Problem statement – Retype the records below exactly as they appear, but leave out any pictures.

● ● ● ● ● ● ●

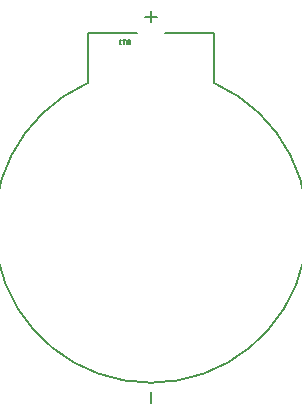
<source format=gbo>
G04*
G04 #@! TF.GenerationSoftware,Altium Limited,Altium Designer,21.3.2 (30)*
G04*
G04 Layer_Color=32896*
%FSLAX44Y44*%
%MOMM*%
G71*
G04*
G04 #@! TF.SameCoordinates,63FCB1AE-FA75-410F-B4B2-0E9A8DB9BD7B*
G04*
G04*
G04 #@! TF.FilePolarity,Positive*
G04*
G01*
G75*
%ADD12C,0.1270*%
D12*
X1152098Y777191D02*
G03*
X1259902Y777191I53902J-121065D01*
G01*
X1259500Y777369D02*
Y819619D01*
X1217500D02*
X1259500D01*
X1152500D02*
X1194500D01*
X1152500Y777369D02*
Y819619D01*
X1201000Y833619D02*
X1211000D01*
X1206000Y828619D02*
Y838619D01*
Y506119D02*
Y516119D01*
X1188444Y813932D02*
Y810124D01*
X1186539D01*
X1185904Y810758D01*
Y811393D01*
X1186539Y812028D01*
X1188444D01*
X1186539D01*
X1185904Y812663D01*
Y813298D01*
X1186539Y813932D01*
X1188444D01*
X1184635D02*
X1182096D01*
X1183365D01*
Y810124D01*
X1180826D02*
X1179556D01*
X1180191D01*
Y813932D01*
X1180826Y813298D01*
M02*

</source>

● ● ● ● ● ● ●

Expected answer –
<source format=gbo>
G04*
G04 #@! TF.GenerationSoftware,Altium Limited,Altium Designer,21.3.2 (30)*
G04*
G04 Layer_Color=32896*
%FSLAX44Y44*%
%MOMM*%
G71*
G04*
G04 #@! TF.SameCoordinates,63FCB1AE-FA75-410F-B4B2-0E9A8DB9BD7B*
G04*
G04*
G04 #@! TF.FilePolarity,Positive*
G04*
G01*
G75*
%ADD12C,0.1270*%
D12*
X1152098Y777191D02*
G03*
X1259902Y777191I53902J-121065D01*
G01*
X1259500Y777369D02*
Y819619D01*
X1217500D02*
X1259500D01*
X1152500D02*
X1194500D01*
X1152500Y777369D02*
Y819619D01*
X1201000Y833619D02*
X1211000D01*
X1206000Y828619D02*
Y838619D01*
Y506119D02*
Y516119D01*
X1188444Y813932D02*
Y810124D01*
X1186539D01*
X1185904Y810758D01*
Y811393D01*
X1186539Y812028D01*
X1188444D01*
X1186539D01*
X1185904Y812663D01*
Y813298D01*
X1186539Y813932D01*
X1188444D01*
X1184635D02*
X1182096D01*
X1183365D01*
Y810124D01*
X1180826D02*
X1179556D01*
X1180191D01*
Y813932D01*
X1180826Y813298D01*
M02*

</source>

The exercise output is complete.